Bob: Just before Trump's commencement speech at West Point, hundreds of alumni of the Military Academy signed an open letter urging new West Point graduates to approach future orders from the president, especially those concerning military force against civilians with caution. According to Slate writer, Fred Kaplan, such public insubordination from the general class down to the rank and file is highly unusual. Fred, welcome back to the show.
Fred: Thanks. Good to be there.
Bob: Okay. This is not Barbra Streisand chastising the president. This is the military, which is nearly alone among American institutions, still accorded the respect of the broad public. This is serious business.

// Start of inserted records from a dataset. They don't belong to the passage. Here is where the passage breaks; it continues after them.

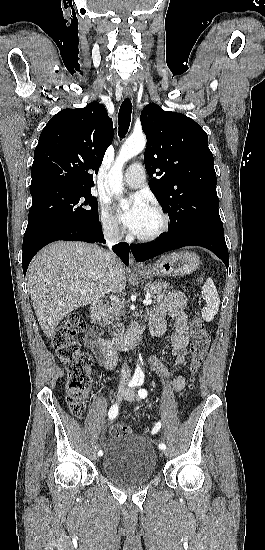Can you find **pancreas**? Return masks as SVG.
Here are the masks:
<instances>
[{"label": "pancreas", "instance_id": "1", "mask_svg": "<svg viewBox=\"0 0 265 550\" xmlns=\"http://www.w3.org/2000/svg\"><path fill=\"white\" fill-rule=\"evenodd\" d=\"M169 283L166 282H149L145 285L146 292L150 293L153 298L154 302H160L165 294L168 292ZM124 305L121 303H107L104 305L100 311L99 315V321L104 325L108 326L111 323L115 322L114 326L118 327L117 329L118 333H122L124 331V327L122 324H119L120 317L123 315Z\"/></svg>", "mask_w": 265, "mask_h": 550}]
</instances>
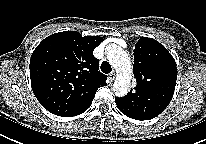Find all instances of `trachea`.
Returning a JSON list of instances; mask_svg holds the SVG:
<instances>
[{
	"instance_id": "obj_1",
	"label": "trachea",
	"mask_w": 206,
	"mask_h": 144,
	"mask_svg": "<svg viewBox=\"0 0 206 144\" xmlns=\"http://www.w3.org/2000/svg\"><path fill=\"white\" fill-rule=\"evenodd\" d=\"M101 71L108 74L112 71L111 65L107 61H103L101 64Z\"/></svg>"
}]
</instances>
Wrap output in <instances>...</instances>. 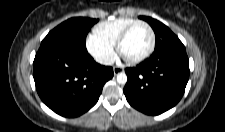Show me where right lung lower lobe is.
<instances>
[{
  "mask_svg": "<svg viewBox=\"0 0 225 132\" xmlns=\"http://www.w3.org/2000/svg\"><path fill=\"white\" fill-rule=\"evenodd\" d=\"M113 75L111 67L96 63L87 50L44 45L33 62L40 98L64 117H77L93 107Z\"/></svg>",
  "mask_w": 225,
  "mask_h": 132,
  "instance_id": "obj_1",
  "label": "right lung lower lobe"
}]
</instances>
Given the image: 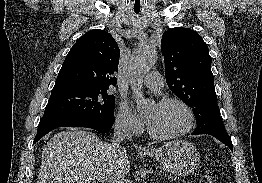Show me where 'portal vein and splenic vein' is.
I'll return each instance as SVG.
<instances>
[{"instance_id": "portal-vein-and-splenic-vein-1", "label": "portal vein and splenic vein", "mask_w": 262, "mask_h": 183, "mask_svg": "<svg viewBox=\"0 0 262 183\" xmlns=\"http://www.w3.org/2000/svg\"><path fill=\"white\" fill-rule=\"evenodd\" d=\"M96 180H101L104 183H124L123 179L116 178V177H110L104 174H100L95 176Z\"/></svg>"}]
</instances>
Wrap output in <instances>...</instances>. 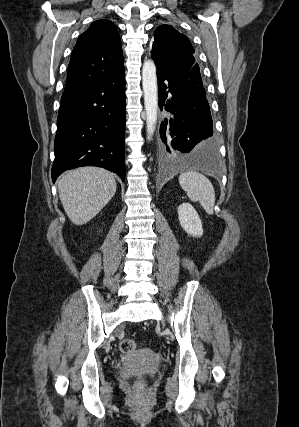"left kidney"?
<instances>
[{
	"mask_svg": "<svg viewBox=\"0 0 299 427\" xmlns=\"http://www.w3.org/2000/svg\"><path fill=\"white\" fill-rule=\"evenodd\" d=\"M178 217L180 225L186 233L194 237H201L203 235L201 220L191 204H181L178 207Z\"/></svg>",
	"mask_w": 299,
	"mask_h": 427,
	"instance_id": "left-kidney-1",
	"label": "left kidney"
}]
</instances>
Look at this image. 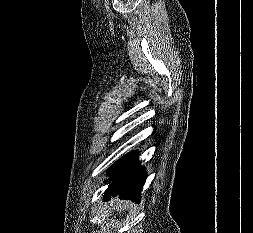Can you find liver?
<instances>
[{
	"label": "liver",
	"instance_id": "6515ba94",
	"mask_svg": "<svg viewBox=\"0 0 253 233\" xmlns=\"http://www.w3.org/2000/svg\"><path fill=\"white\" fill-rule=\"evenodd\" d=\"M126 205H127V204H126ZM126 205H125V204H122V203L119 204L120 207H126Z\"/></svg>",
	"mask_w": 253,
	"mask_h": 233
}]
</instances>
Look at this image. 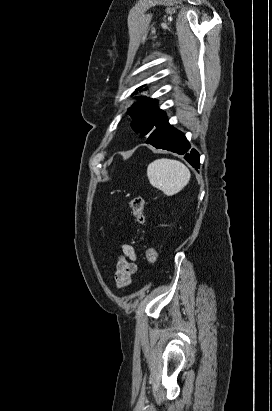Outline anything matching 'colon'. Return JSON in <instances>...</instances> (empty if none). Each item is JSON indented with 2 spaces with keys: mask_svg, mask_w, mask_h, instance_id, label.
Returning <instances> with one entry per match:
<instances>
[{
  "mask_svg": "<svg viewBox=\"0 0 272 411\" xmlns=\"http://www.w3.org/2000/svg\"><path fill=\"white\" fill-rule=\"evenodd\" d=\"M129 207L139 223H144L145 221V205L144 199L140 196H136L130 199ZM145 257L147 261L151 264H156L158 261V255L155 250L147 249L145 252Z\"/></svg>",
  "mask_w": 272,
  "mask_h": 411,
  "instance_id": "obj_1",
  "label": "colon"
}]
</instances>
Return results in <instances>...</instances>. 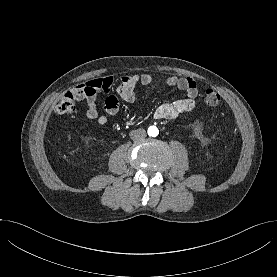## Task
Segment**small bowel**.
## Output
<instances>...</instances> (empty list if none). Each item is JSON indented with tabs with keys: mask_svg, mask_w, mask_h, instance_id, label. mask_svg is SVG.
Wrapping results in <instances>:
<instances>
[{
	"mask_svg": "<svg viewBox=\"0 0 277 277\" xmlns=\"http://www.w3.org/2000/svg\"><path fill=\"white\" fill-rule=\"evenodd\" d=\"M115 80L111 76H105L87 81L81 87L85 93L80 99L86 102V116L88 119L103 125L110 116L119 111V101L114 95H108L105 100V110L100 114L97 107V97L99 93H109L114 87ZM140 85L147 94L160 85L175 87L186 93V97L171 103H163L154 111V118L160 120H173L179 115L191 111L195 107V99L198 95L196 82L192 78L169 76L166 78L157 77L151 74H134L121 77L116 88L117 95L126 103L136 101L135 88Z\"/></svg>",
	"mask_w": 277,
	"mask_h": 277,
	"instance_id": "obj_1",
	"label": "small bowel"
}]
</instances>
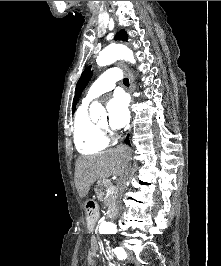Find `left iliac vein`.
I'll list each match as a JSON object with an SVG mask.
<instances>
[{"label":"left iliac vein","instance_id":"obj_1","mask_svg":"<svg viewBox=\"0 0 221 266\" xmlns=\"http://www.w3.org/2000/svg\"><path fill=\"white\" fill-rule=\"evenodd\" d=\"M127 257H128L129 259H132V257H133V254H132V252H130V251H127Z\"/></svg>","mask_w":221,"mask_h":266}]
</instances>
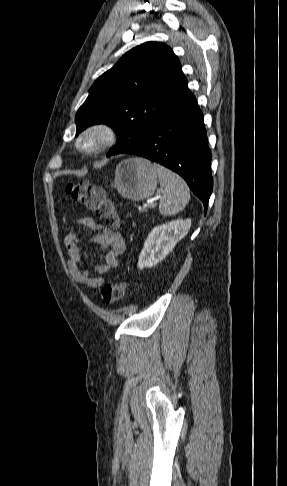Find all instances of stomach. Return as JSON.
<instances>
[{"label": "stomach", "instance_id": "obj_1", "mask_svg": "<svg viewBox=\"0 0 287 486\" xmlns=\"http://www.w3.org/2000/svg\"><path fill=\"white\" fill-rule=\"evenodd\" d=\"M157 182L158 173L154 165L144 158L132 157L117 165L112 186L122 197L139 201L154 194Z\"/></svg>", "mask_w": 287, "mask_h": 486}]
</instances>
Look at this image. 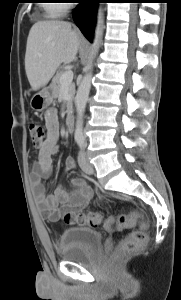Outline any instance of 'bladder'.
I'll return each mask as SVG.
<instances>
[{
    "label": "bladder",
    "mask_w": 181,
    "mask_h": 300,
    "mask_svg": "<svg viewBox=\"0 0 181 300\" xmlns=\"http://www.w3.org/2000/svg\"><path fill=\"white\" fill-rule=\"evenodd\" d=\"M102 245V234L88 227L68 228L59 238L60 256L65 261H89L100 253Z\"/></svg>",
    "instance_id": "bladder-1"
}]
</instances>
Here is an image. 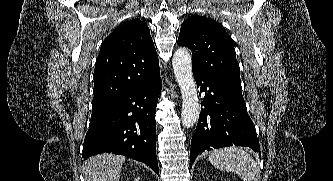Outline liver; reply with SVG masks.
<instances>
[{"label":"liver","instance_id":"6515ba94","mask_svg":"<svg viewBox=\"0 0 333 181\" xmlns=\"http://www.w3.org/2000/svg\"><path fill=\"white\" fill-rule=\"evenodd\" d=\"M124 156L98 154L90 157L83 165L85 181H119Z\"/></svg>","mask_w":333,"mask_h":181}]
</instances>
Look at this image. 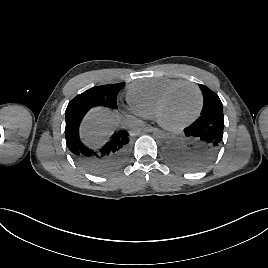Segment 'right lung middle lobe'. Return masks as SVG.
Masks as SVG:
<instances>
[{
    "label": "right lung middle lobe",
    "instance_id": "1",
    "mask_svg": "<svg viewBox=\"0 0 268 268\" xmlns=\"http://www.w3.org/2000/svg\"><path fill=\"white\" fill-rule=\"evenodd\" d=\"M125 83L108 84L92 87L76 96L68 107L78 103H89L94 106L102 105L108 108H117V94Z\"/></svg>",
    "mask_w": 268,
    "mask_h": 268
}]
</instances>
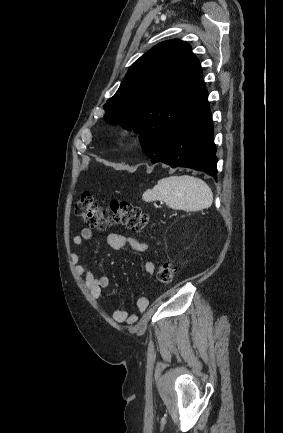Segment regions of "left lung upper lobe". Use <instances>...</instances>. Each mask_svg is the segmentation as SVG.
Returning <instances> with one entry per match:
<instances>
[{"instance_id": "obj_1", "label": "left lung upper lobe", "mask_w": 283, "mask_h": 433, "mask_svg": "<svg viewBox=\"0 0 283 433\" xmlns=\"http://www.w3.org/2000/svg\"><path fill=\"white\" fill-rule=\"evenodd\" d=\"M202 70L181 40L159 43L128 70L116 94L104 105V120L140 133L141 145L153 127L174 124L203 107Z\"/></svg>"}]
</instances>
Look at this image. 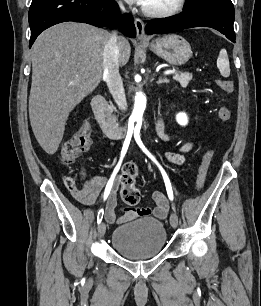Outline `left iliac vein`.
Wrapping results in <instances>:
<instances>
[{
    "mask_svg": "<svg viewBox=\"0 0 261 306\" xmlns=\"http://www.w3.org/2000/svg\"><path fill=\"white\" fill-rule=\"evenodd\" d=\"M170 224L173 228H176L178 225V215L176 212H173L170 216Z\"/></svg>",
    "mask_w": 261,
    "mask_h": 306,
    "instance_id": "1",
    "label": "left iliac vein"
}]
</instances>
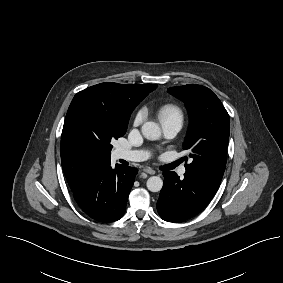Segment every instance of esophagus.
<instances>
[{"mask_svg":"<svg viewBox=\"0 0 283 283\" xmlns=\"http://www.w3.org/2000/svg\"><path fill=\"white\" fill-rule=\"evenodd\" d=\"M143 171L150 174V175H154L156 173V171L154 169L149 168V167L144 168Z\"/></svg>","mask_w":283,"mask_h":283,"instance_id":"1","label":"esophagus"}]
</instances>
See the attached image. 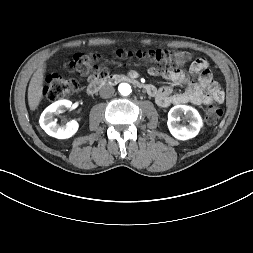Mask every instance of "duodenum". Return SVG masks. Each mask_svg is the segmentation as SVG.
Wrapping results in <instances>:
<instances>
[{"mask_svg":"<svg viewBox=\"0 0 253 253\" xmlns=\"http://www.w3.org/2000/svg\"><path fill=\"white\" fill-rule=\"evenodd\" d=\"M119 82L132 83L136 87H138L140 89H143L145 91H150L151 90L150 85H145V84L139 82L138 80H136L135 78L125 76V75H109L105 78L98 79V81L95 82V83H90L89 86H88L87 91L90 95H94L99 90H101L103 87H105L107 85H111V84H116V83H119Z\"/></svg>","mask_w":253,"mask_h":253,"instance_id":"obj_1","label":"duodenum"}]
</instances>
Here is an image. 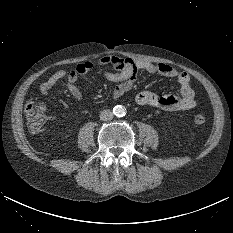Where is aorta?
Wrapping results in <instances>:
<instances>
[{
	"mask_svg": "<svg viewBox=\"0 0 233 233\" xmlns=\"http://www.w3.org/2000/svg\"><path fill=\"white\" fill-rule=\"evenodd\" d=\"M113 111H114V114L118 117H122L126 114L125 108L121 105H117Z\"/></svg>",
	"mask_w": 233,
	"mask_h": 233,
	"instance_id": "obj_1",
	"label": "aorta"
}]
</instances>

Fred: Yes, this is really a very big deal. I can't think of another case where the chairman of the Joint Chiefs of Staff, that is to say the senior US military officer has publicly apologized for standing next to the president of the United States in any forum or for any purpose, much less one that was stage-directed by the president. I can't think of another case where something like a thousand West Point graduates have sent an open letter to the current graduating class where the president is about to give a commencement speech, urging them to keep their mind on constitutional principles and not what any particular president might say that's contrary to them.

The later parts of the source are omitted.